Ammonia readily converts to ammonia gas, adds Wilson.
“Once it’s in the air, it’s not fertilizing your crop.”
It can drop out anywhere, she continues, and also be a precursor to particulate matter, a particularly nasty and unhealthy form of air pollution.
“I’m sure anyone who’s had a strong whiff of ammonia knows what I’m referring to.” The smell can be equally sour on farmers’ bottom lines, given the cost of commercial fertilizers – which has been a particular pain point for the last several years.
“Injecting and incorporating is how you preserve nitrogen,” says Wilson, referring to experimentation around injecting between rows of corn plants, “almost like side dressing.”
“We’ve been seeing really nice results with injecting it during the growing season.”
Wilson says data suggests corn plants at the V5 and V6 growing stages or beyond are susceptible to damage from draglines, but growth isn’t affected up to the fourth leaf collar.
“You can drag a line over it and it will come right back.”
Considerations within that include the respective composition of liquid dairy (50 percent ammonium, 50 percent organic nitrogen) and hog (75 percent ammonium, 25 percent nitrogen) manure. Dairy manure’s organic nitrogen takes longer to release during the growing season, rendering it less attractive in some years.

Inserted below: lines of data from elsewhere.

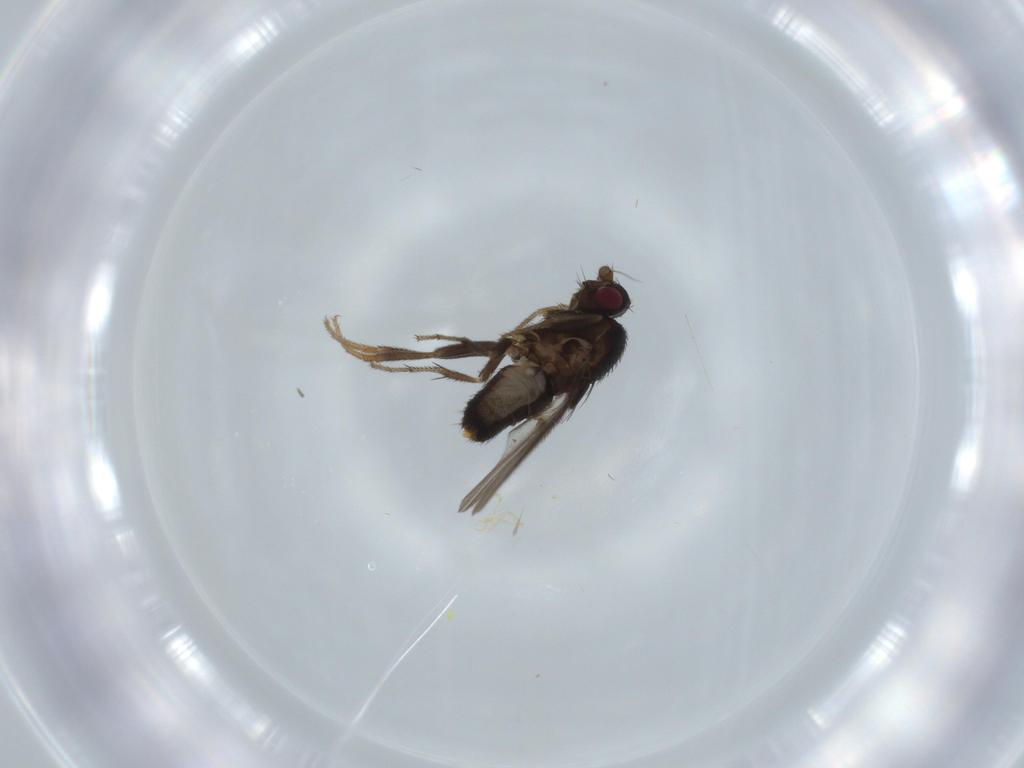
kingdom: Animalia
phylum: Arthropoda
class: Insecta
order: Diptera
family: Sphaeroceridae
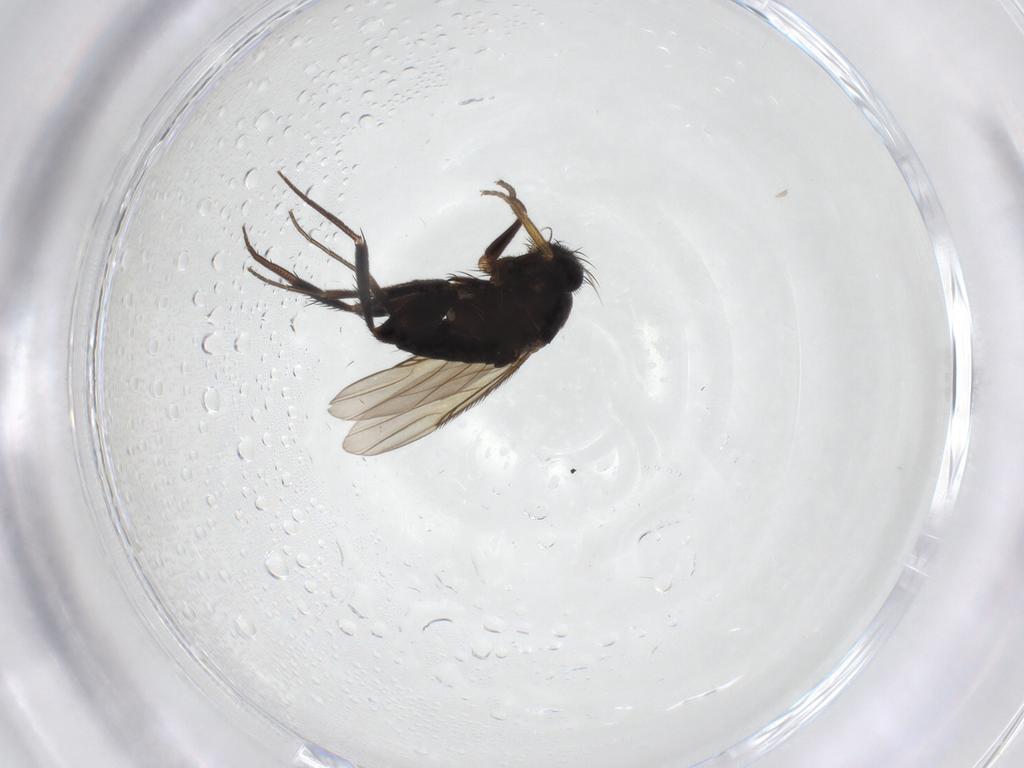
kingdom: Animalia
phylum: Arthropoda
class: Insecta
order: Diptera
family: Phoridae
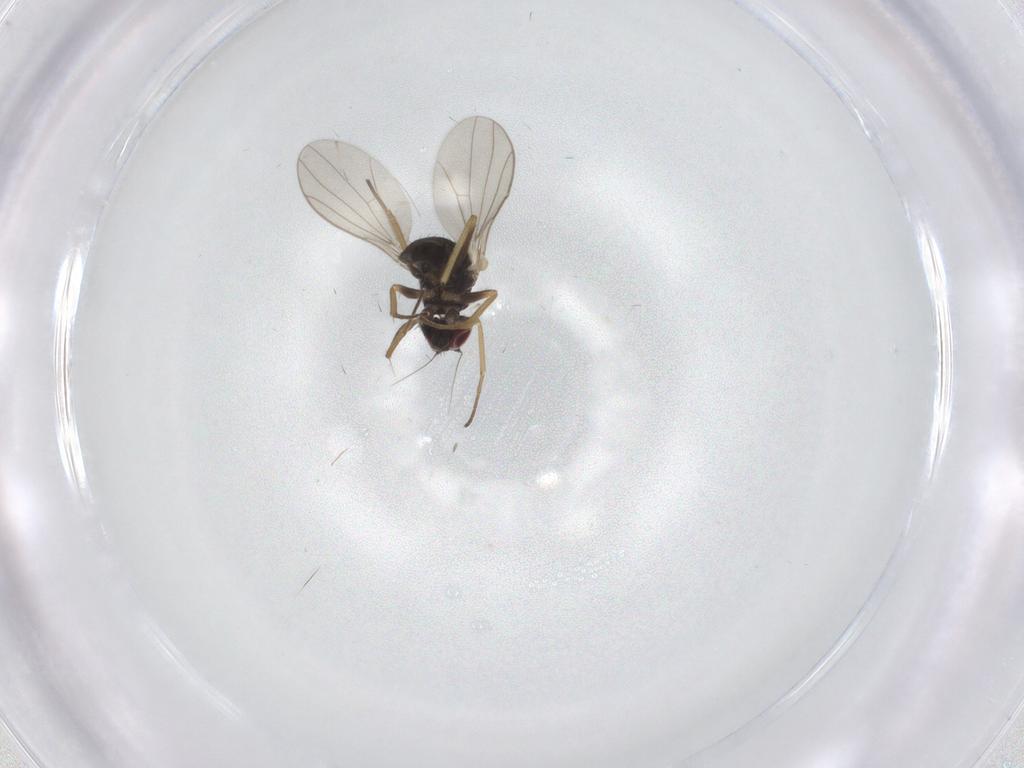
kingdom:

Beyond potential commercial fertilizer savings, Wilson cited one hog operation which in going from two to 2.5 turns per year, with larger animals, found they couldn’t get through a year with existing manure storage.
“With this in-season application, they can apply to one field and hold off to the fall.”
Climate also has a significant impact on liquid manure injection.
Experimentation continues around shallow, low-disturbance injection technology, but it’s most often done without crops in the ground. Planting, growth and freeze/thaw cycles do affect timing. Most injection in Maryland happens in the spring, compared to a majority of Minnesota’s in the fall, a still significant portion in the spring and the balance in between.
Related to timing, in the same manner of putting food into a refrigerator to slow microbial degradation, taking temperature into account can limit the microbial process leading to nitrification, or the process of ammonium converting to nitrate.
“We recommend waiting for soil temperatures to be 50 degrees (Fahrenheit, equivalent to 10 degrees Celsius) or lower,” says Wilson.
In conclusion, while not right for every situation, liquid manure injection in the fall, spring or possibly even summer may be the right thing environmentally as well as helping provide the best bang for farmers’ manure ‘buck.’